Players on the team have brought up with unifying team spirit – it stretches all the way down to the schoolboy national sides. Ragnar Sigurðsson, who plays for Krasnodar, talked about this in an interview with Icelandic football news website fotbolti.net recently. “I have never experienced anything like this. I have been a part of many teams and there is always somebody that irritates you but here we are all very good friends and respect one another.”
It has been said about the current crop of players that this is the golden generation of Icelandic football. A large crop is formed of the players that made it through to the 2011 under-21 European Championship finals and, according to Hafliðason, they should take a great deal of credit for their recent form. “I am not taking anything from Lagerbäck and Hallgrímsson, I underline that, but of course this is the best generation of footballers that we have ever had,” Hafliðason said.

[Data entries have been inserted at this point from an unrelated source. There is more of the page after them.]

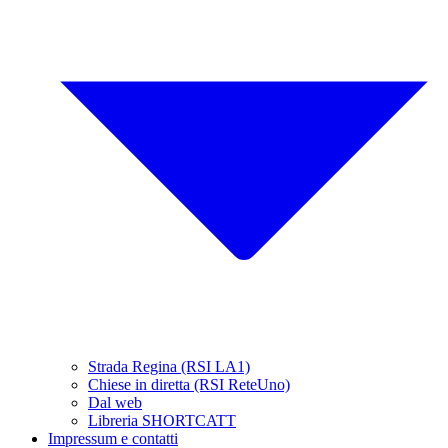
Strada Regina (RSI LA1)
Chiese in diretta (RSI ReteUno)
Dal web
Libreria SHORTCATT
Impressum e contatti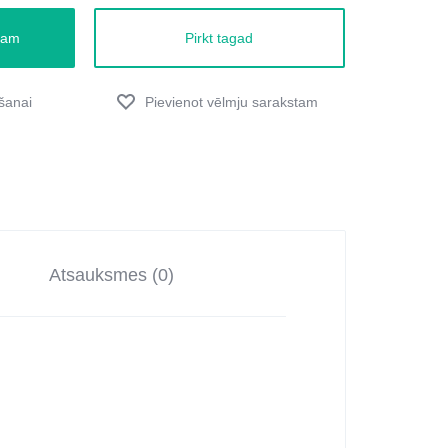
zam
Pirkt tagad
Atsauksmes (0)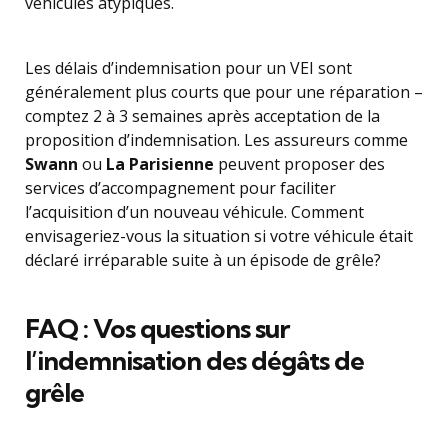
véhicules atypiques.
Les délais d’indemnisation pour un VEI sont
généralement plus courts que pour une réparation –
comptez 2 à 3 semaines après acceptation de la
proposition d’indemnisation. Les assureurs comme
Swann
ou
La Parisienne
peuvent proposer des
services d’accompagnement pour faciliter
l’acquisition d’un nouveau véhicule. Comment
envisageriez-vous la situation si votre véhicule était
déclaré irréparable suite à un épisode de grêle?
FAQ : Vos questions sur
l’indemnisation des dégâts de
grêle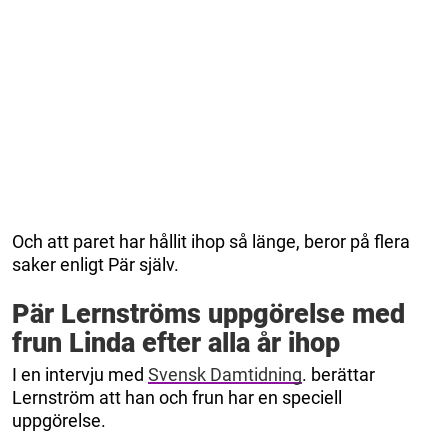
Och att paret har hållit ihop så länge, beror på flera
saker enligt Pär själv.
Pär Lernströms uppgörelse med
frun Linda efter alla år ihop
I en intervju med
Svensk Damtidning
. berättar
Lernström att han och frun har en speciell
uppgörelse.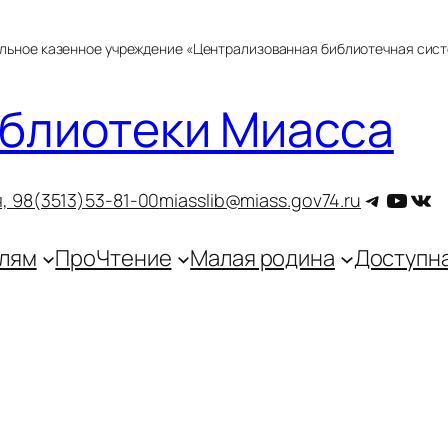
альное казенное учреждение «Централизованная библиотечная сис
блиотеки Миасса
Telegra
YouT
ВКо
, 9
8(3513)53-81-00
miasslib@miass.gov74.ru
лям
ПроЧтение
Малая родина
Доступн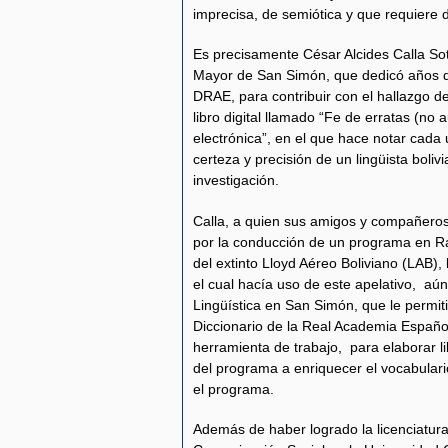
imprecisa, de semiótica y que requiere
Es precisamente César Alcides Calla So
Mayor de San Simón, que dedicó años de
DRAE, para contribuir con el hallazgo d
libro digital llamado “Fe de erratas (no
electrónica”, en el que hace notar cada
certeza y precisión de un lingüista boli
investigación.
Calla, a quien sus amigos y compañero
por la conducción de un programa en R
del extinto Lloyd Aéreo Boliviano (LAB),
el cual hacía uso de este apelativo, aún
Lingüística en San Simón, que le permiti
Diccionario de la Real Academia Españo
herramienta de trabajo, para elaborar lib
del programa a enriquecer el vocabulari
el programa.
Además de haber logrado la licenciatura 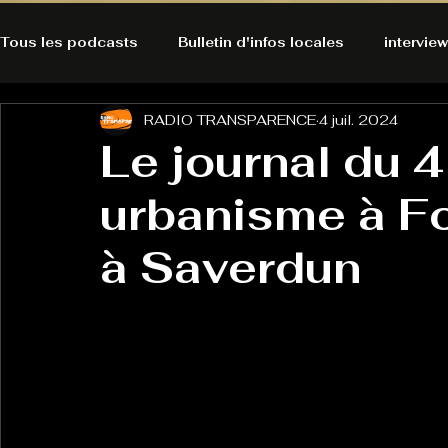
Tous les podcasts
Bulletin d'infos locales
interview
RADIO TRANSPARENCE
4 juil. 2024
A l'Ecoute de la Peau
Alternatives Ecologiques
Le journal du 4 
urbanisme à Fo
Bulles à découvrir
Bonnes résolutions de l'autruch
posts
à Saverdun
Du pain et des parpaings
GOOD VIBES
INFO
HO-LA-TINO
H1000
Keep Cooking blues
La rubrique cyno
Micro de poche
La santé ça 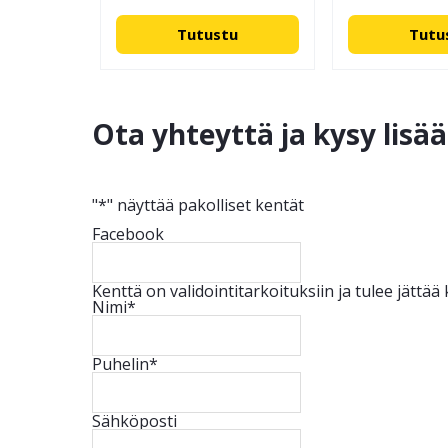
Tutustu
Tutu
Ota yhteyttä ja kysy lisä
"
*
" näyttää pakolliset kentät
Facebook
Kenttä on validointitarkoituksiin ja tulee jättä
Nimi
*
Puhelin
*
Sähköposti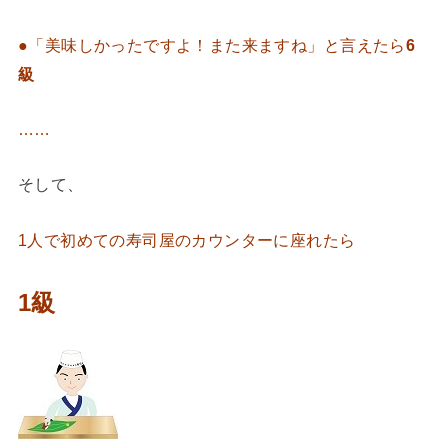
●「美味しかったですよ！また来ますね」と言えたら
6
級
……
そして、
1人で初めての寿司屋のカウンターに座れたら
1級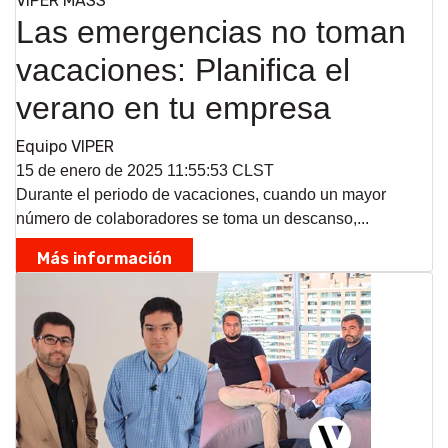
VIPER MASS
Las emergencias no toman
vacaciones: Planifica el
verano en tu empresa
Equipo VIPER
15 de enero de 2025 11:55:53 CLST
Durante el periodo de vacaciones, cuando un mayor
número de colaboradores se toma un descanso,...
Más información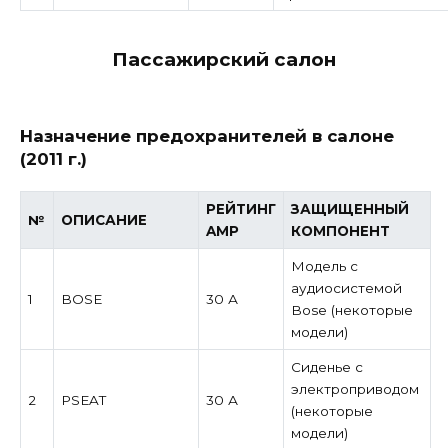
Пассажирский салон
Назначение предохранителей в салоне
(2011 г.)
РЕЙТИНГ
ЗАЩИЩЕННЫЙ
№
ОПИСАНИЕ
AMP
КОМПОНЕНТ
Модель с
аудиосистемой
1
BOSE
30 А
Bose (некоторые
модели)
Сиденье с
электроприводом
2
PSEAT
30 А
(некоторые
модели)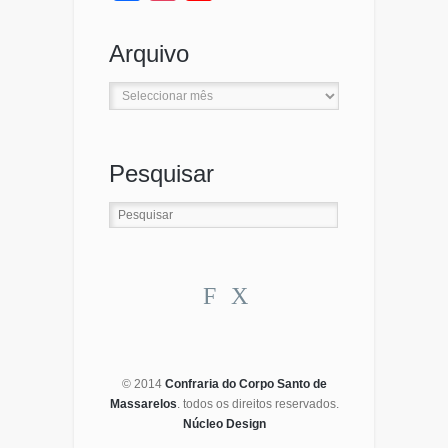
Channel
Arquivo
Arquivo
Pesquisar
F
X
© 2014
Confraria do Corpo Santo de
Massarelos
. todos os direitos reservados.
Núcleo Design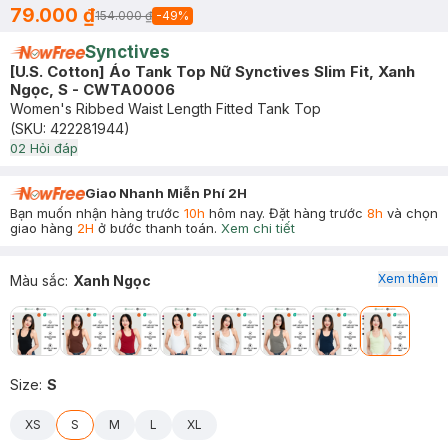
79.000 ₫
154.000 ₫
-
49
%
Synctives
[U.S. Cotton] Áo Tank Top Nữ Synctives Slim Fit, Xanh
Ngọc, S - CWTA0006
Women's Ribbed Waist Length Fitted Tank Top
(SKU:
422281944
)
0
2
Hỏi đáp
Giao Nhanh Miễn Phí 2H
Bạn muốn nhận hàng trước
10h
hôm nay. Đặt hàng trước
8h
và chọn
giao hàng
2H
ở bước thanh toán.
Xem chi tiết
Xem thêm
Màu sắc
:
Xanh Ngọc
Size
:
S
XS
S
M
L
XL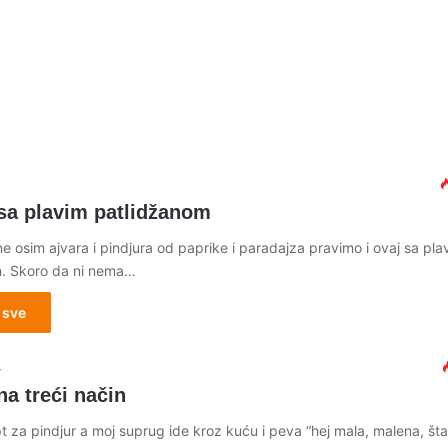
4
 sa plavim patlidžanom
 osim ajvara i pindjura od paprike i paradajza pravimo i ovaj sa pla
. Skoro da ni nema…
 sve
4
na treći način
 za pindjur a moj suprug ide kroz kuću i peva “hej mala, malena, šta 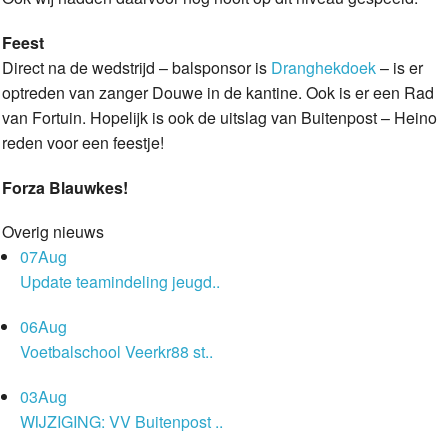
Feest
Direct na de wedstrijd – balsponsor is
Dranghekdoek
– is er
optreden van zanger Douwe in de kantine. Ook is er een Rad
van Fortuin. Hopelijk is ook de uitslag van Buitenpost – Heino
reden voor een feestje!
Forza Blauwkes!
Overig nieuws
07
Aug
Update teamindeling jeugd..
06
Aug
Voetbalschool Veerkr88 st..
03
Aug
WIJZIGING: VV Buitenpost ..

It still takes a monumental effort to bring together players from around Europe, players used to the highest quality training methods and facilities, and nurture them into winners. For a nation that was synonymous with major defeats and little impact in European football, it’s credit to Lagerbäck and his backroom staff that the mentality shift with the senior national team has taken place in such a short period of time and reaped such clear dividends.
Timing is crucial in football, and the relationship between the discipline of Lagerbäck and the quest for knowledge in such a unified group of players has come at exactly the right time. The next step is to build on success, for Lagerbäck to find ways to ensure Iceland keep on winning beyond the Euros next summer.
If they do, nations from around the world will be looking at the Nordic minnows, their management structure, and the relationship between staff and players as a building block for future success.